The new, more ephemeral arts scene that has emerged this spring is the subject of a collaborative research project that hopes to catalogue the profusion of new independent initiatives, most of them online. The study is being led by Concordia professor of English and Études françaises Patrick Leroux, Hervé Guay of Université du Québec à Trois-Rivières and Sandria Bouliane at Université Laval in Quebec City.

The researchers and their assistants who are working on the “Recensement des initiatives culturelles pour contourner l’isole­ment causé par la COVID-19” have been tracking the industry since the province-wide lockdown was imposed on March 13. With all venues shuttered until further notice, the researchers noticed an evolving, organic pattern emerging out of industry-focused social media and private conversations.

Checking in and playing out

In the weeks following the lockdown, the industry’s members began connecting online and discussing ways to manage and get through the unfolding crisis, notes Leroux, who is also the associate dean of research for the Faculty of Arts and Science. These conversations soon evolved into thinking of ways of making their works available online.

As the lockdown extended into April and then May, “we started seeing a strong desire to think of alternatives,” says Leroux, whose area of research focuses on Quebec’s contemporary circus industry. These included new ways of performing before audiences, live or not.

It did not take circus artists long to find ways of performing live once certain restrictions eased later in May and June.

“In the last few weeks we’ve seen quite a few sporadic live performances in Montreal’s alleyways,” Leroux says.

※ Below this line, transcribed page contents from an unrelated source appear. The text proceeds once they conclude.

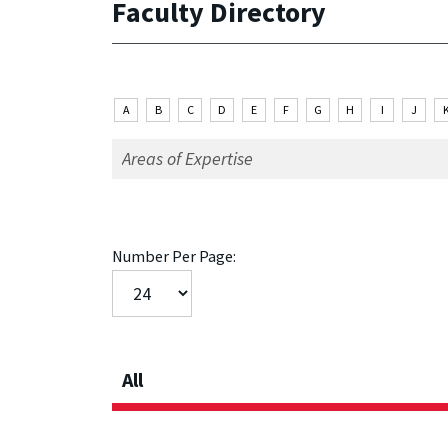
Faculty Directory
A
B
C
D
E
F
G
H
I
J
Number Per Page:
All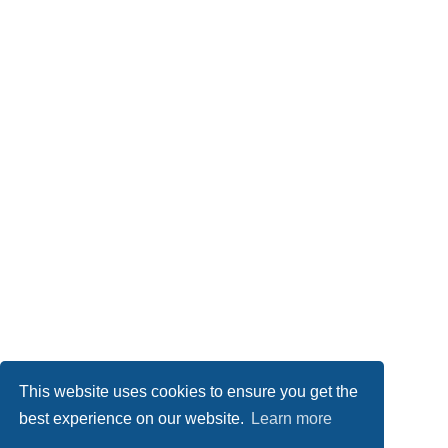
This website uses cookies to ensure you get the
best experience on our website.
Learn more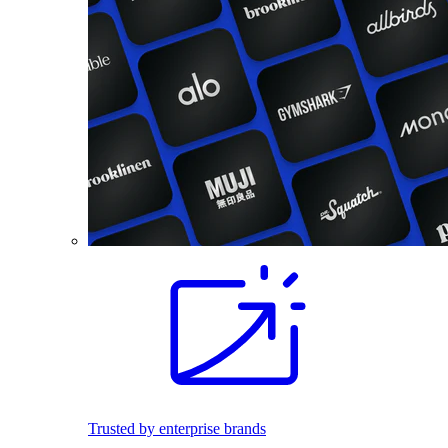
Trusted by enterprise brands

Performances featuring usually no more than a handful of artists — cleared with local authorities beforehand — often last just a few minutes before they move on to another location. “You can have three artists in a truck, and if you give them stilts and fire to juggle and an audience that is starved for anything out of the ordinary, you will see the very foundations of live performances rekindling.”

Once-in-a-century opportunity

Armed with months of data on new artistic initiatives, Leroux and his colleagues plan to produce an online reference guide and a book that will look at this unique cultural era from a sociohistorical, aesthetic and organizational perspective.

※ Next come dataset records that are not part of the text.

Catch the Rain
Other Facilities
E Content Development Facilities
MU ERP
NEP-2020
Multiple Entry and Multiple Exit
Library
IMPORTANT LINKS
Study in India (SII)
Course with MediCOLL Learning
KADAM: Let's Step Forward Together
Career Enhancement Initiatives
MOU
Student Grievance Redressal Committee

“The book will allow us to document and analyze this phenomenon, the likes of which we have not seen since the Spanish flu pandemic of 1918-19, which was the last time theatres were closed for any systematic period,” he says. “This time, however, there is an expectation that people will remain in touch and continue to be creative through online opportunities. That said, everything cannot remain free of charge beyond these few months.”

There is an urgency to getting back to larger, paid performances, he notes. With venues and performance companies in dire financial straits, Leroux points to a recent industry poll saying that up to two-thirds of circus performers are considering a career change.

As difficult as the present is for artists, Leroux does believe there will be significant change to the performing arts, including circus, once the health crisis abates.

“Circus is constantly being ‘reinvented’ as it adapts to new contexts. Audiences should connect more viscerally to the liveness, assumed risk-taking and embodied freedom that high-level acrobatics offer. We will need community and liveness once this is all over. In the meantime, we are documenting and taking notes to better understand this historic moment.”

The Centre de recherche interuniversitaire sur la littérature et la culture québécoises is organizing the study.